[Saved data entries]
--- begin ---
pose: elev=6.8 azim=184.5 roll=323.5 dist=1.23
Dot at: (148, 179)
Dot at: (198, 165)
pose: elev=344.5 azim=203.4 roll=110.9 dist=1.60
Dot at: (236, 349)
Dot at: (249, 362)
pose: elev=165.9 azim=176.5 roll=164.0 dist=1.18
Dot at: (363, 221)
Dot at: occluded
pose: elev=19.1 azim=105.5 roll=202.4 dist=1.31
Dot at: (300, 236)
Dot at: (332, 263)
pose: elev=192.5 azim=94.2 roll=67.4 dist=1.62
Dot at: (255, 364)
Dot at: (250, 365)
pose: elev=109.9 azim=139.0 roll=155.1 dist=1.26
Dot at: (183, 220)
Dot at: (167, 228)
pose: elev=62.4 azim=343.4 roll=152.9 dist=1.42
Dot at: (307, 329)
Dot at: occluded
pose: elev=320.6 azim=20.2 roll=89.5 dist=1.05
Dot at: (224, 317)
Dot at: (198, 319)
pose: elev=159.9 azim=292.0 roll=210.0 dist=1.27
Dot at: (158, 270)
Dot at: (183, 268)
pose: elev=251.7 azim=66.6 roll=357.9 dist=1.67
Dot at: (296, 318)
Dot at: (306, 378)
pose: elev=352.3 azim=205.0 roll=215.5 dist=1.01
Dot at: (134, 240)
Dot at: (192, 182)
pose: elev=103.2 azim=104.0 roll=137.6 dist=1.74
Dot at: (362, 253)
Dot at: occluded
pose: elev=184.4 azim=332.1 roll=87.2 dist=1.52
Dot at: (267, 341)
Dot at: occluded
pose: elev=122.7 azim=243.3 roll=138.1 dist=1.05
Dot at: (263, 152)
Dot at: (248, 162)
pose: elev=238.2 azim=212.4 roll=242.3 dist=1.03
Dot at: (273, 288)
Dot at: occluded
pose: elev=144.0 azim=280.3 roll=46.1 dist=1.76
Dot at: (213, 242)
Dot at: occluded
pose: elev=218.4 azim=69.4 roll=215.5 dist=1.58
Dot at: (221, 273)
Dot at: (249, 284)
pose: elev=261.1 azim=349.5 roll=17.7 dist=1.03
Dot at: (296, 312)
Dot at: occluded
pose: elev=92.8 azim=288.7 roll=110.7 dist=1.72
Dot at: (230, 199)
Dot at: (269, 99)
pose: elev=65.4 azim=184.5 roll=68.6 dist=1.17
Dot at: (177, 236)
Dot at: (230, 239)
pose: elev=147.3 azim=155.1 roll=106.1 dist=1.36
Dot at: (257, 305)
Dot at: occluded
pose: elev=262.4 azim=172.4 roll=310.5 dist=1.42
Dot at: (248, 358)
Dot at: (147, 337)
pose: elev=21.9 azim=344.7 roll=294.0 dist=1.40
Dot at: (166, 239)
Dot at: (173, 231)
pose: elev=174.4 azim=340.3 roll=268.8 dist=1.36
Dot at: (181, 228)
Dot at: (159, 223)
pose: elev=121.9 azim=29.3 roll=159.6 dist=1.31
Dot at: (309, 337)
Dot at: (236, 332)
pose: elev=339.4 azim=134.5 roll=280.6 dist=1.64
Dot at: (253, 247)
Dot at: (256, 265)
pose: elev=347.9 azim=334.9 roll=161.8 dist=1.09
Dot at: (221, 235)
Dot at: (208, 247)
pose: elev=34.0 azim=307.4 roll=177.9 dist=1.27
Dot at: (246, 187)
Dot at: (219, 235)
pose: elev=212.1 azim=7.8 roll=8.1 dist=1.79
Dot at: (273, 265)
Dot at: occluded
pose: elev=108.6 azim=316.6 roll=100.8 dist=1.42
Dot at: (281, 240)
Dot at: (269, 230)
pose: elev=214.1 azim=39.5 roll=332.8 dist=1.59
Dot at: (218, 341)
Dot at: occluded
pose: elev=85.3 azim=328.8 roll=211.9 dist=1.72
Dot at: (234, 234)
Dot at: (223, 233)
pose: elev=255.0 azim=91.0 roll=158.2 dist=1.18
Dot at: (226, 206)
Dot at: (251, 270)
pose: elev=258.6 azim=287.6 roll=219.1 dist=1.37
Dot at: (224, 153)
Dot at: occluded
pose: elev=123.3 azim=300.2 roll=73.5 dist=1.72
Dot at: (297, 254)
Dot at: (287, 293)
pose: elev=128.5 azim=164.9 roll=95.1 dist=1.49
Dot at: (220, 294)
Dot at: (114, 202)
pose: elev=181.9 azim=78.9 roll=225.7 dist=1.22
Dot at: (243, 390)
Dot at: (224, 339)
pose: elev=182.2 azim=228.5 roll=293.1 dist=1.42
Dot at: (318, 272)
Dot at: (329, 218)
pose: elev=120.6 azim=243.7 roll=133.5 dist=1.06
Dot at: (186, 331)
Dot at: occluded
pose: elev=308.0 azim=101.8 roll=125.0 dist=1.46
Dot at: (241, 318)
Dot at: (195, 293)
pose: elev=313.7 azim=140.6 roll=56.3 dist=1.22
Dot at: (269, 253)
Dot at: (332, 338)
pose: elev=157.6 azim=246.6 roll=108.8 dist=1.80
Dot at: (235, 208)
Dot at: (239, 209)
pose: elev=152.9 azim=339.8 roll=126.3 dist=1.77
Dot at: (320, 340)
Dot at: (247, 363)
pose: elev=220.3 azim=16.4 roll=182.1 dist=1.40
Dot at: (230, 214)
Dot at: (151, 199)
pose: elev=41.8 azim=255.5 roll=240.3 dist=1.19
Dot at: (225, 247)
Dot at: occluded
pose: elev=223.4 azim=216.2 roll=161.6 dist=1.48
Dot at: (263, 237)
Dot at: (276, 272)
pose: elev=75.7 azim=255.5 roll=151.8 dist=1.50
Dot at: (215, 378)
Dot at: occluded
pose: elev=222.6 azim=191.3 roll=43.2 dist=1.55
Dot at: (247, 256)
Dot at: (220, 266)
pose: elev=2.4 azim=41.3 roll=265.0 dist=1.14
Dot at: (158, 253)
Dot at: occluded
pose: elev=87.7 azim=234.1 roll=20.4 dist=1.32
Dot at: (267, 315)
--- end ---
EXERCISE BRIEF: Copy the lines above word for word, starting at the line that contains "pose: elev=262.4 azim=172.4" and ending at the line that contains "Dot at: (236, 332)".

EXPECTED ANSWER:
pose: elev=262.4 azim=172.4 roll=310.5 dist=1.42
Dot at: (248, 358)
Dot at: (147, 337)
pose: elev=21.9 azim=344.7 roll=294.0 dist=1.40
Dot at: (166, 239)
Dot at: (173, 231)
pose: elev=174.4 azim=340.3 roll=268.8 dist=1.36
Dot at: (181, 228)
Dot at: (159, 223)
pose: elev=121.9 azim=29.3 roll=159.6 dist=1.31
Dot at: (309, 337)
Dot at: (236, 332)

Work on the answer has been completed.